THE Scholarly Web - 18 April 2013

Weekly transmissions from the blogosphere

April 18, 2013

Last month, Times Higher Education published its annual survey of UK academic pay levels, detailing on an institutional level how much vice- chancellors and other academic staff get paid.

The survey always provokes response, and Cristina Costa, lecturer in lifelong learning at the University of Strathclyde, used her eponymous blog to add her voice to the debate about the impact of the research excellence framework on the demand for distinguished academics.

“The [pay survey] article points out that professors’ salaries have risen considerably more than salaries in other academic grades…[and] attributes this phenomenon to the upcoming REF,” she writes.

This, she continues, is a well-known trend in academic circles as universities compete for the “best” senior academics. According to institutions, she says, this means hiring individuals “with numerous publications in high rank journals, an outstanding and successful record of research grants, and, if possible, evidence of how their research can demonstrate impact”.

She details her personal experience of trawling through job websites, saying it was impossible not to notice that “the hunt for the professor was on”. “Several institutions promoted their daring, million pound strategies, appealing for the ‘brilliant minds’ of the world to join their departments or schools,” she writes, saying the whole experience felt like the football transfer system.

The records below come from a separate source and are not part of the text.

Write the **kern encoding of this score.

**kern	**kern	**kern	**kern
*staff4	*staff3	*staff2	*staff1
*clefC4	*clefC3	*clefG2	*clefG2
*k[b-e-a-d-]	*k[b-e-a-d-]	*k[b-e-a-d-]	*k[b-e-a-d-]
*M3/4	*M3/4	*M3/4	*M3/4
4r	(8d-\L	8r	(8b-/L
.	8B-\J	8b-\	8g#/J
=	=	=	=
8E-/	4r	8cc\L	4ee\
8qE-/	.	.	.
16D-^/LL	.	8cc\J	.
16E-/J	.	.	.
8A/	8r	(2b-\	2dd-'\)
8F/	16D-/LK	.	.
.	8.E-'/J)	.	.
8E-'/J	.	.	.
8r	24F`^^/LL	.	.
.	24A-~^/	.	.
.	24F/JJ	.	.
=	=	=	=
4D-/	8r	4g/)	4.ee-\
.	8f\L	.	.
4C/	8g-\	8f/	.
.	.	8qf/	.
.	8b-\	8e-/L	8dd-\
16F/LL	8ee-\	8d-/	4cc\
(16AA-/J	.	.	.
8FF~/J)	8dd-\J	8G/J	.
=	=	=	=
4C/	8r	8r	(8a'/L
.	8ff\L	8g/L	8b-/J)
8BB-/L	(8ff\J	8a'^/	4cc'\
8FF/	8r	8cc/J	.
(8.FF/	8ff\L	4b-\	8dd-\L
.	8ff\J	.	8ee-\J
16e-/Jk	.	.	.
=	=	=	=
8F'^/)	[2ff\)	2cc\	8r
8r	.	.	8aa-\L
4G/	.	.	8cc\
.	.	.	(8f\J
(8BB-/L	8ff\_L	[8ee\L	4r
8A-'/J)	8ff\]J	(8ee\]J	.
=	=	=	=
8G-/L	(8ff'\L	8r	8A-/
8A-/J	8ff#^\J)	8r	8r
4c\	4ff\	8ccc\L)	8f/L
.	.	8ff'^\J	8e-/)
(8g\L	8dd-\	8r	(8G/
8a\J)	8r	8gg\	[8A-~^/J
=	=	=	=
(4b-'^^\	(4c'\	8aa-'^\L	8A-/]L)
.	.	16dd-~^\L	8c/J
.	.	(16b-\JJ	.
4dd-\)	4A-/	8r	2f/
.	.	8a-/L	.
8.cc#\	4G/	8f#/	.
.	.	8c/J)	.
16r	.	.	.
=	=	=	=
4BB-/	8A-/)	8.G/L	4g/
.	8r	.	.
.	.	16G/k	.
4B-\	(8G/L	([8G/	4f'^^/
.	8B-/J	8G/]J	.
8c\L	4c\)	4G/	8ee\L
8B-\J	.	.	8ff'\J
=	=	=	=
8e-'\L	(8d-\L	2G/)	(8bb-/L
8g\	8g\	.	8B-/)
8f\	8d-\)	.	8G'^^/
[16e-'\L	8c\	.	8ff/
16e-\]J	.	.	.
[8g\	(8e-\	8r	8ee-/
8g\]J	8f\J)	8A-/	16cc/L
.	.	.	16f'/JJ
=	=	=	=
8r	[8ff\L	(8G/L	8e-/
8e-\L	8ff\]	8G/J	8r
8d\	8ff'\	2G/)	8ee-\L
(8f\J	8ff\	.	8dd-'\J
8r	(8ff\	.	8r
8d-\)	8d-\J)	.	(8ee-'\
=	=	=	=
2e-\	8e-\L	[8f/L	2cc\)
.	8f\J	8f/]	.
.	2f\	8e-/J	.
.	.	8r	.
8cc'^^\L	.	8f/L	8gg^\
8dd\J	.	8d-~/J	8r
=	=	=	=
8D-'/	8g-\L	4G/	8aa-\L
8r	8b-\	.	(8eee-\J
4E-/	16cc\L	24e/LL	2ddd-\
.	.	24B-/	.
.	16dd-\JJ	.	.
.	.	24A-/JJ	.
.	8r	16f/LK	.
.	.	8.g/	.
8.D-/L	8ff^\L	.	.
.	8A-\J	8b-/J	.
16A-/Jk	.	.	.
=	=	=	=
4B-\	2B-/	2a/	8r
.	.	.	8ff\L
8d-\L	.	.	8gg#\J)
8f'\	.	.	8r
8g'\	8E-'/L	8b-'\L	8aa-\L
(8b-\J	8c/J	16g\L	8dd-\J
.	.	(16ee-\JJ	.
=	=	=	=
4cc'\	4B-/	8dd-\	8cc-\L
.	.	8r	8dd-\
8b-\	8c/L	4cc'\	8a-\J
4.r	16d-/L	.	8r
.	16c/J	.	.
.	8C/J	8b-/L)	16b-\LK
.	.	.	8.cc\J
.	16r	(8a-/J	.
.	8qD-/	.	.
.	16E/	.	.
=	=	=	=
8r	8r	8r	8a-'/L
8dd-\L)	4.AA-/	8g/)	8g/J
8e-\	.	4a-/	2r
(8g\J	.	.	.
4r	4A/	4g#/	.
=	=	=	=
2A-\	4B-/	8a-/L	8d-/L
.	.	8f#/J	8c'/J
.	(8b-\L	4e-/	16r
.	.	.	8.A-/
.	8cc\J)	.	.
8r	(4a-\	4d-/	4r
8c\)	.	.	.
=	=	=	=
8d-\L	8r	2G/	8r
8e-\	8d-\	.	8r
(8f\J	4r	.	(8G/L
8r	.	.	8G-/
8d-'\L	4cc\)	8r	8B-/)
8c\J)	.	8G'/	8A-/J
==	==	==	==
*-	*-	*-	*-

Dr Costa says her concern, however, is that, once the REF comes around again, publications will still be the main measure of research quality, rather than digital forms of publishing. “I fear that the innovative approaches digital scholars are exploring for the creation and dissemination of knowledge will have little effect in the years to come if future exercises such as REF do not take the habitus of digital scholars seriously and see them as meaningful practices making a significant contribution to the real world.”

Meanwhile, the fictional world of Burston Central University is the setting for an anonymous storytelling blog, Wading through Treacle, where Burston’s vice-chancellor had concerns about the imminent publication of the THE pay survey.

Rather than ponder what impact the REF would have on professorial pay, he was more worried about the impact his own pay would have on perceptions of his university.

“I’ve had an email from the Times Higher. It’s their annual VC salary humiliation this week, and they want to know why my salary is one of the five highest. I need a good answer,” says the vice-chancellor, before outlining the content of the correspondence.

“Burston Central in the bottom five of the THE ratings…doesn’t your performance actually merit being the bottom five for pay…why did you get a bonus last year…how could your 20 per cent increase in pension contributions be explained…twice the pay of the prime minister…” A beleaguered co-worker can only reassure his boss, somewhat meekly, that he is “worth every penny”.

The site makes clear that Burston Central University is entirely fictional, and that any character’s resemblance to real persons, living or dead, is purely coincidental. “This irritating bunch are far too awful to work in a real institution,” it says.